Tratas de responder, con citas, puntos y comas, a la inquietud de un enorme amigo para que de una vez por todas termine la lectura de La montaña mágica, ese libro extralúcido del inalcanzable Thomas Mann. Quieres animarlo. Es sólo un pasito. Y sabes que con ello vas a mover a una considerable cantidad de lectores a meterse en esa aventura de la cual regresarán muchas veces mejores de lo que son. Y quieres compartir las tres traducciones que tienes registradas en tu base de datos, cuyas anotaciones y subrayados dan cuenta de tres etapas de tu vida. Casi puedes ver las páginas: la primera versión cuando en vez de subrayar, iluminabas los renglones con un sencillo lápiz rojo; la segunda cuando pasaste a los marcadores profesionales que resaltaban sin lastimar el papel; y la tercera en la que sólo dibujabas globos en las líneas precisas y escribías en los márgenes con un rapidógrafo de los que emplean a diario quienes fueron tus escasos maestros de diseño en arquitectura.

Y los chingados libros no están. Ni uno de los tres.
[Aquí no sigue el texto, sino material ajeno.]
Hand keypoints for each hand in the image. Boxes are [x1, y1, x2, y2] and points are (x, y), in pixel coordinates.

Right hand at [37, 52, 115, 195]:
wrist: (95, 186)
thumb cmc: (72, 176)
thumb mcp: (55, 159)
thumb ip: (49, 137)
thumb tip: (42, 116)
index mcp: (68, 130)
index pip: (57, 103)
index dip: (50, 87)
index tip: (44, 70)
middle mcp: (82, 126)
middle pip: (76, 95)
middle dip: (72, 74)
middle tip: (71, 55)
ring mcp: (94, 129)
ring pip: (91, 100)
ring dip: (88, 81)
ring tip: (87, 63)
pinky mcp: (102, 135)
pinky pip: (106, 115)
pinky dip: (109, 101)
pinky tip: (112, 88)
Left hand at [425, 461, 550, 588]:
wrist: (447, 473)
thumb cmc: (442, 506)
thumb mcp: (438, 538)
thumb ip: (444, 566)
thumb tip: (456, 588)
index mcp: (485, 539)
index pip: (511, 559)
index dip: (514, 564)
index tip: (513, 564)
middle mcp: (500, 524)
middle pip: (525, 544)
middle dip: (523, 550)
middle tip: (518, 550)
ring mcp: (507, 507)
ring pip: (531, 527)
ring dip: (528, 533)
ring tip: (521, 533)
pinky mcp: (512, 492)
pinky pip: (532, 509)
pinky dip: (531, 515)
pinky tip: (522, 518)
Entonces tienes un presentimiento sombrío. Buscas en su sitio y fuera de él la biografía que sin deberla ni temerla ni solicitarlo te firmó Anthony Hopkins, la única vez que tuviste la oportunidad de estar a su lado en un asunto periodístico; y el disco en el que te puso un pareado Joaquín Sabina, luego de una noche de semi-exclusivas en la que una docena de reporteras pintaron sus labios con un beso en la portada (olvidemos nombres y declaraciones subidas de tono); y los volúmenes anotados de Chandler; y, entre otras 15 joyas sin valor monetario, los originales corregidos y aumentados de tus novelas. Todo fue sustraído con precisión quirúrjica.
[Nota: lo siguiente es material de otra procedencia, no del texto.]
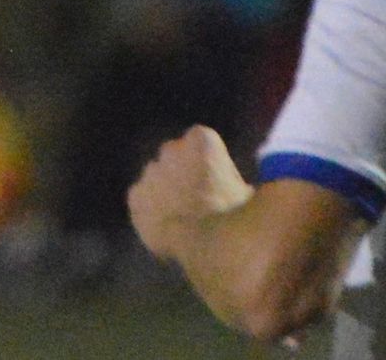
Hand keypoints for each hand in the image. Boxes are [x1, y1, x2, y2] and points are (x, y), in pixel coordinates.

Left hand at [127, 125, 249, 263]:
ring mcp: (150, 172)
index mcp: (201, 139)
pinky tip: (166, 228)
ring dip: (166, 192)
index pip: (201, 145)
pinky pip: (142, 201)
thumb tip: (242, 184)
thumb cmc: (238, 217)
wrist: (209, 245)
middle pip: (175, 158)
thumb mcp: (249, 191)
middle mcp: (171, 148)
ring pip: (158, 179)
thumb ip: (235, 178)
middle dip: (183, 175)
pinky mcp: (136, 196)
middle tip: (199, 201)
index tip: (217, 186)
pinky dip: (150, 211)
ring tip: (183, 218)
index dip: (209, 166)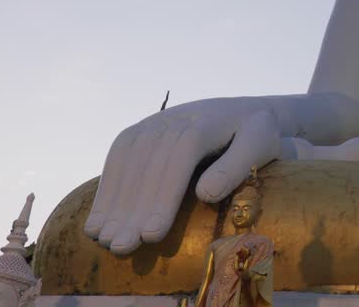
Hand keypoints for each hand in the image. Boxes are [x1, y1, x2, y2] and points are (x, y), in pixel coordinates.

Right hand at [84, 102, 281, 254]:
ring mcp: (153, 123)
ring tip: (104, 240)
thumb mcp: (260, 144)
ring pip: (127, 163)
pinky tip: (97, 220)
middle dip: (132, 209)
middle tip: (122, 247)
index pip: (181, 157)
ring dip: (112, 203)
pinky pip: (117, 159)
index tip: (153, 235)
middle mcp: (174, 119)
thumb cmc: (255, 135)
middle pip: (148, 164)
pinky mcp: (139, 132)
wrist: (241, 110)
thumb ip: (236, 166)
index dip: (164, 197)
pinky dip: (105, 190)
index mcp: (207, 121)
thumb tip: (205, 193)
—Fíjate en Arturo Macías –me dice, gentilísima, quien debe decirlo—, él sabe que si se tira a fondo en la suerte final, le pueden pegar, pero no por eso dejaremos de verlo en los ruedos.

—Era muy fácil solicitar esos bienes. Los habría regalado hasta de buena gana.

—Lo único que regala Macías son toros, y es posible que lo vuelvan a herir. Pero mira que se levanta, regresa de la enfermería, y demuestra con la espada quién es el que manda. Sólo que ahora la espada lleva mi nombre.